It began, as these things often do, with a woman.
It was a tale they would tell for the millennia to follow, the Great War waged when a son of the house of Atreus lost his young bride to Ilium. Some said the Trojan prince stole her, took her against her will from her rightful lord. Others say she was seduced, by the cunning of an artful young man with a silver tongue. Or perhaps she ran away, Helen herself, away from the aged husband she was given to for a boy that was more to her liking. However it came to be, the stories agreed on one thing— that Helen was beautiful, the most beautiful, so that neither Menelaus nor his brethren of Greece would bear the insult of her loss.
And so the kings and commanders gathered up their men and packed them into the thousand ships that would assail the gates of Troy. Across the land, women saw their husbands and fathers, brothers and sons, summoned away from their duties to home and family to serve this their higher calling, their lord’s honor at war. And for ten years their women would bear life’s burdens without them, until Helen was returned or despaired of. But Helen was beautiful, the most beautiful, and so a thousand ships was a small price to pay to reclaim her.
The war raged on in epic fashion, a bloody clash that chewed up men in waves. Best beloveds were lost, fine sons lay slain, and rivers choked with those dead in the wake of grief’s unheeding fury. And all the while, the women at home had no choice but to tend the fires and work the fields, keep the house and uphold the state. The burden was great, in that it was all burdens. But so it often is, for those whose lot it is to wait, to obey, to sacrifice, to submit.
But ten years had passed. Ten years of men clashing for their honor and soldiers bleeding out on the Ilium sands, of wives watching the shores and sending their sons off to die. Ten years is a long time to wait.

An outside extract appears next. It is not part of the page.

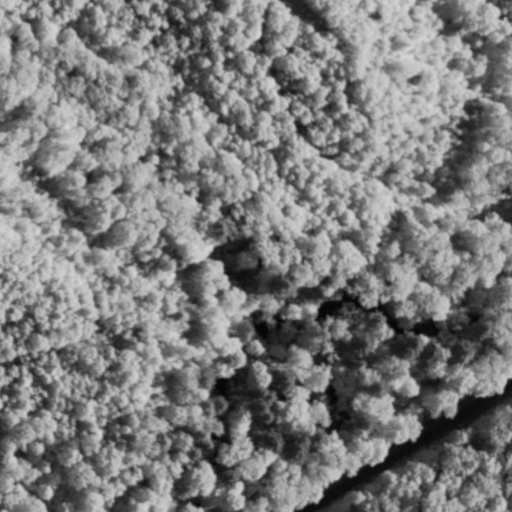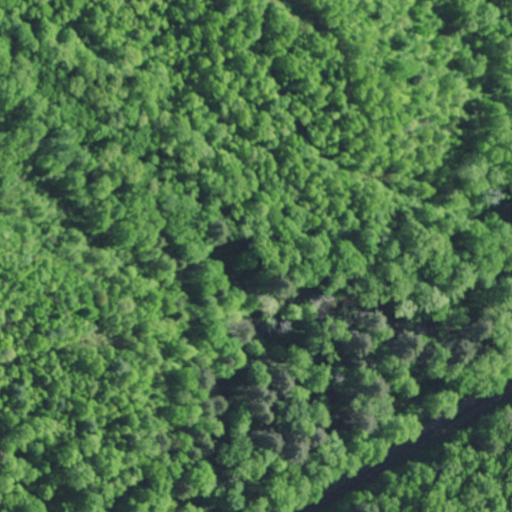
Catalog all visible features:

And so across the sea, those at home decided. Faithful Penelope had grown tired of waiting. Clytemnestra would lose no more children to Agamemnon’s whim. And at last, Cassandra would make her voice heard.

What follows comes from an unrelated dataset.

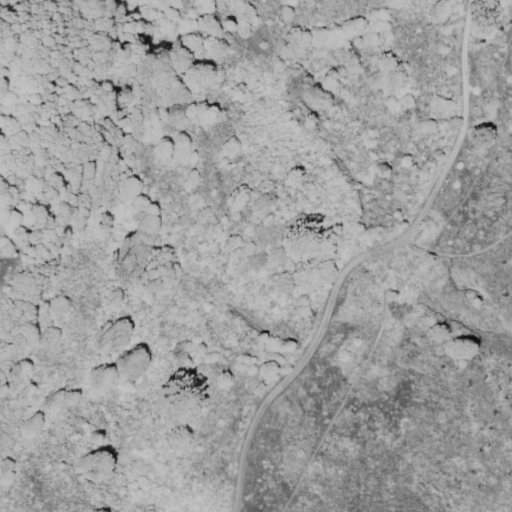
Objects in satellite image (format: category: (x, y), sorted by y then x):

When finally the war ended— with a trick, and not with a rout —the invading kings gathered the remains of their army to return to their homes in Greece. Victory was theirs, in that beautiful Helen was returned to the kingdom of her husband. But the surviving soldiers straggled back to those long-awaited shores to find their wives and daughters in the fields, at the helms, and in the offices they’d abandoned. Once left to their province alone, all the burdens and the powers that came of bearing them now rested in their women’s hands. And the women now knew they neither wanted nor needed to hand that province back over. After ten years, they would wait, obey, sacrifice, and submit no longer.

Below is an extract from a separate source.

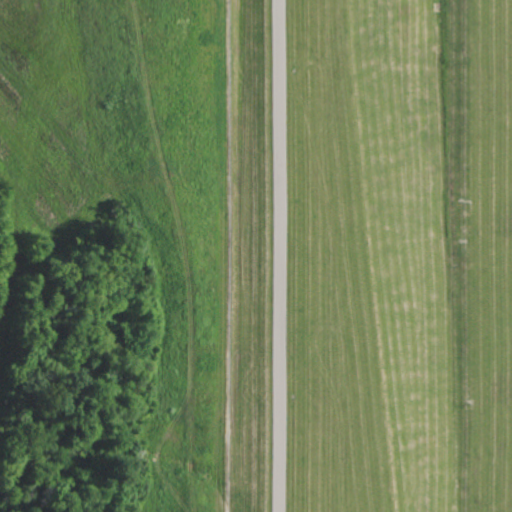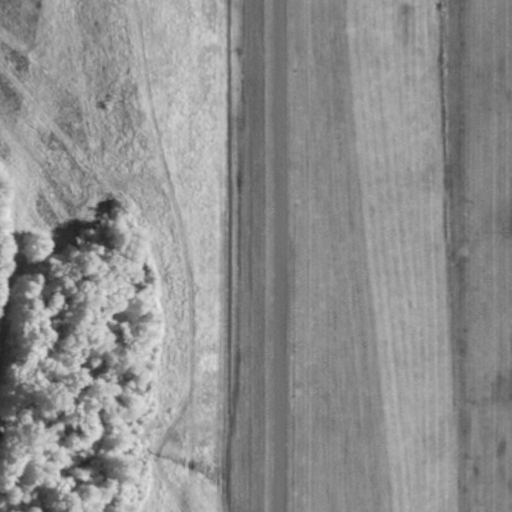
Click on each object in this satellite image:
road: (275, 256)
airport: (370, 256)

A regnant queen, with her own power Penelope cast all her vile suitors from her hall as Odysseus was lost to the angry sea. After surviving the whole of the war, Agamemnon’s throat was opened in his own bath. And rather than slay the Trojan princess he’d taken captive, Clytemnestra heard her words that would spread like wildfire across the land. There would be, Cassandra said, no more dominion over women by men. And those handfuls of returning soldiers, too few and too broken by years of war, found they had no power left to work their will.
Helen’s aged husband died, leaving a wearied kingdom bereft of sons. Once again, all eyes turned to her, the woman whose beauty sent ripples through the world. But she was queen now, a queen for a new age, where the silence of the cities of men echoed in testament of their folly. So Helen took those eyes, and made them follow her, the beautiful queen, the most beautiful. Not content with their eyes, she took their ears too, telling a new story into that silence. From mother to daughter it was handed down, from Greek to generation of Greek, among Helen’s descendants in all the people who would bear her name. Until at the time came when the granddaughters of Dido— not that lumbering cipher upon whom she wasted no time when he washed up on her kingdom’s shores —grew up to found the most magnificent city in the world.
It began with a woman, and so would it go on.